El rumano no se extrañó frente al previsible ataque contra el Kremlin; más singular resultaba la nueva actitud china hacia el régimen del mariscal Tito, vilipendiado ferozmente durante largos años como "traidor al marxismo". La diplomacia de Pekín se había vuelto muy flexible y era evidente que los maoístas se filtrarían por cada resquicio que dejaran los soviéticos; hasta cortejarían a graníticos aliados del Kremlin, como Alemania Oriental, motejando de "puñalada por la espalda" al acuerdo Bonn-Moscú, que provocaba en el régimen del stalinista germano Walter Ulbricht una inocultable amargura.

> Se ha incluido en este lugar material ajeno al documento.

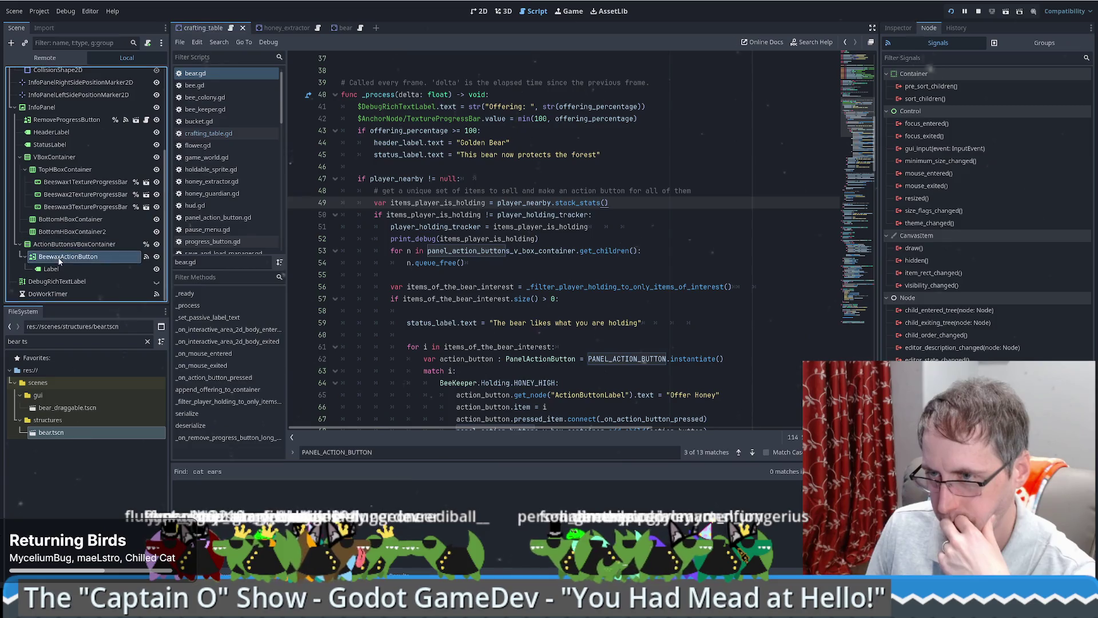
left_click(478, 11)
left_click(71, 257)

LOS TERCEROS SON LOS PRIMEROS

El otrora desolado aeródromo de Pekín vibraba con la llegada de aviones cargados de dignatarios extranjeros; previsiblemente, el Tercer Mundo era el más numeroso en acudir a la capital de Mao, y el que recibía acogidas más espectaculares: se congregaban destacamentos de las fuerzas armadas, milicias populares, brigadas obreras, cohortes de la juventud, nutridas bandadas de escolares, y hasta conjuntos de ballet vestidos de rosa, rojo, marrón y verde.
Los chinos se esmeraron particularmente el 2 de agosto, cuando arribó a Pekín Salem Ali Robaya, jefe de Estado de la República Popular de Yemen del Sur (trescientos mil kilómetros cuadrados y un millón trescientos mil habitantes). Al descender Robaya del avión, sonaron gongs y címbalos, banderas flamearon por doquier, millares de gargantas atronaron el aire, y se desplegaron cartelones que loaban "al país amigo que había aplastado a las víboras imperialistas", o sea a la ex-metrópoli británica. Tan confundido quedó el sudyemenita con la imponencia del agasajo, que en improvisado discurso balbuceó: "El presidente Mao es el más grande hombre de China ... el más grande de Asia ... el más grande del mundo".

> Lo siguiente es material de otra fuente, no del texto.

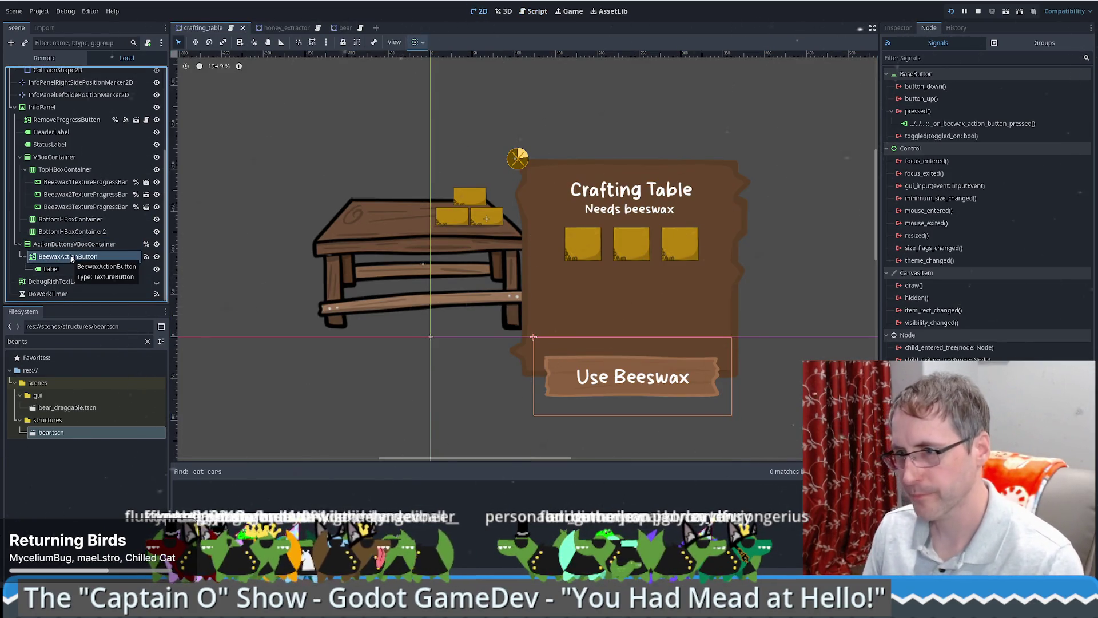
key("ctrl+d")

En África negra, los préstamos chinos sin interés, y a más de veinte años de plazo para proyectos prácticos y concretos, encontraban un eco cada vez más halagüeño. En la canícula del verano llegó a Pekín el joven y fogoso comandante Alfred Raoul, vicepresidente de la república marxista del Congo-Brazzaville; lo siguió días después una importante misión de Guinea. Tanto el congoleño como los delegados de Sékou Touré se volvieron muy satisfechos a sus patrias, portando nuevos créditos generosamente otorgados por las arcas de Pekín. Pero el gran éxito africano del régimen de Mao se lograría con la realización de un proyecto de vastas proporciones, casi tan prestigioso como lo había sido la represa de Asuán para los soviéticos: el colosal ferrocarril que uniría Zambia con Tanzania y el océano.

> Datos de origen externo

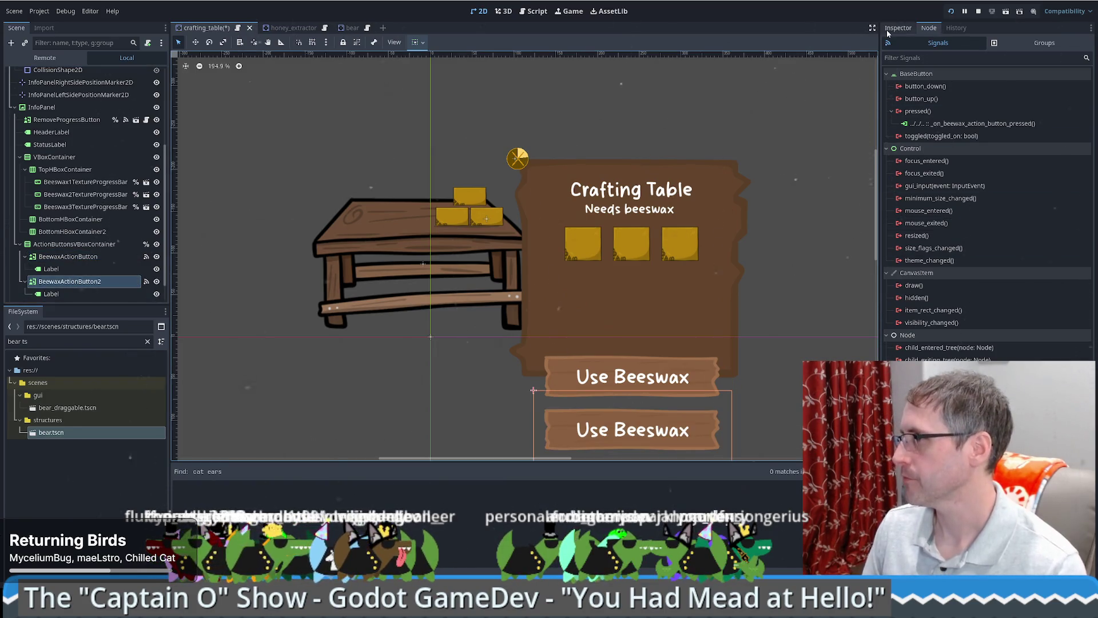
left_click(896, 27)
left_click(625, 437)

Hacia el fin del verano, ya era notorio el éxito de la ofensiva tercermundista de Pekín; la amistad con la revolucionaria Argelia no impedía mejorar notoriamente las relaciones con la conservadora Marruecos; el cálido y amplio apoyo chino a Pakistán, y los halagos maoísta al pequeño Nepal, no obstaban para que disminuyera drásticamente la tensión con la India; la admiración entusiasta por las guerrillas de Birmania y Malasia no impidió a Pekín normalizar las relaciones "de gobierno a gobierno" con Rangún y Kuala-Lumpur.

LA "APERTURA AL OESTE"

"Las relaciones exteriores de China crecen rápidamente y se afirman cada día más. ¡Tenemos amigos en todas partes del mundo!", proclamó enfáticamente el mariscal Lin Piao, el 1º de octubre, cuando la plaza pekinesa de Tien-An-Men rebosaba de una muchedumbre entusiasta que festejaba los veintiún años de existencia del régimen, entre inmensos retratos de Mao, franqueados previsiblemente por efigies de Marx, Engels, Lenin, Stalin y Sun Yat-sen, el primer presidente chino.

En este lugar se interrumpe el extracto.